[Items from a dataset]
-=-=-

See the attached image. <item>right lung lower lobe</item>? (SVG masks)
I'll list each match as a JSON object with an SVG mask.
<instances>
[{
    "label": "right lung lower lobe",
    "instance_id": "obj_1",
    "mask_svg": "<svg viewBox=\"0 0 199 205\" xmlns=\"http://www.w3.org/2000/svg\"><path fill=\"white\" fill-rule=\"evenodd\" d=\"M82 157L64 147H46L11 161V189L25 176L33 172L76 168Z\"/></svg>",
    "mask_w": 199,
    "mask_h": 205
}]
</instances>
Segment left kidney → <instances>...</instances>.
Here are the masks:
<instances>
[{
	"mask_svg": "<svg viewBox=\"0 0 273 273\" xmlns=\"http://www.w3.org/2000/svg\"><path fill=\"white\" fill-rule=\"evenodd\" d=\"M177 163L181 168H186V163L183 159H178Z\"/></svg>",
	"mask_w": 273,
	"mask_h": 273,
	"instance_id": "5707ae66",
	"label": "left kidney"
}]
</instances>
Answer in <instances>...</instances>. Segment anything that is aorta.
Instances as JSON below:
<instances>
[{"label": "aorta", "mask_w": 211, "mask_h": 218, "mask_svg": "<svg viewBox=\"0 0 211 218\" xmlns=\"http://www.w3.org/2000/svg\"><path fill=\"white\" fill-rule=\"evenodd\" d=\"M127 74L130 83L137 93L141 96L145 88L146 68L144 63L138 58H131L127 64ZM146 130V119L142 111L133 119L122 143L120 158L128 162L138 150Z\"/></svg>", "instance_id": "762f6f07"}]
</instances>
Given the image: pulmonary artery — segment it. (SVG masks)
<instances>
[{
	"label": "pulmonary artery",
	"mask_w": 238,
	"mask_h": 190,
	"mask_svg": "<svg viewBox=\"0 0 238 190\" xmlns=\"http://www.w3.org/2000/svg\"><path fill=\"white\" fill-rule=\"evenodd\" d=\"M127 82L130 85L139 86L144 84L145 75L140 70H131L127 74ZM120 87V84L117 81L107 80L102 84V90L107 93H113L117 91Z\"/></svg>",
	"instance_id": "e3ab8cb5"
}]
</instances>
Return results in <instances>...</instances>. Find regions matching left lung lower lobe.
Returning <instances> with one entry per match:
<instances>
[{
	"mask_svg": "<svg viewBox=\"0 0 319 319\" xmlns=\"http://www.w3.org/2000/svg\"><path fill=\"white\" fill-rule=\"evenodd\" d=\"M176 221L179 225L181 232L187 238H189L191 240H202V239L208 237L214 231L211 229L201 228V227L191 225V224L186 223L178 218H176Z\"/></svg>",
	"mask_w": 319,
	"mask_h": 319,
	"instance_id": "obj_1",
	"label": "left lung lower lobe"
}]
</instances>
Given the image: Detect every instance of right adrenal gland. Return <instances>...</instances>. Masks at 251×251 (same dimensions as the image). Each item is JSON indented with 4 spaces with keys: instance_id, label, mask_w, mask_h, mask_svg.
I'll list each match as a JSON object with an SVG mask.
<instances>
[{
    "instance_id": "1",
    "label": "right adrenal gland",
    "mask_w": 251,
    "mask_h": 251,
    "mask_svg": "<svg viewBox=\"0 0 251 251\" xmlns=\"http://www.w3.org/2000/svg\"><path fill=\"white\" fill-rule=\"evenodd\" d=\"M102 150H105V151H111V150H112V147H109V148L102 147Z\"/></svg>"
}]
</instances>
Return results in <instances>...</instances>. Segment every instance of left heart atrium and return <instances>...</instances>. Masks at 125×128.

-=-=-

Copy the items unchanged, starting at the line that contains "Given the image: Detect" and continuing through the last line of the items.

**The reply**
Given the image: Detect every instance of right adrenal gland. Return <instances>...</instances>. Masks at 251×251 (same dimensions as the image). Each item is JSON indented with 4 spaces with keys: instance_id, label, mask_w, mask_h, mask_svg.
I'll list each match as a JSON object with an SVG mask.
<instances>
[{
    "instance_id": "1",
    "label": "right adrenal gland",
    "mask_w": 251,
    "mask_h": 251,
    "mask_svg": "<svg viewBox=\"0 0 251 251\" xmlns=\"http://www.w3.org/2000/svg\"><path fill=\"white\" fill-rule=\"evenodd\" d=\"M102 150H105V151H111V150H112V147H109V148L102 147Z\"/></svg>"
}]
</instances>
Return results in <instances>...</instances>. Segment every instance of left heart atrium and return <instances>...</instances>. Masks at 125×128.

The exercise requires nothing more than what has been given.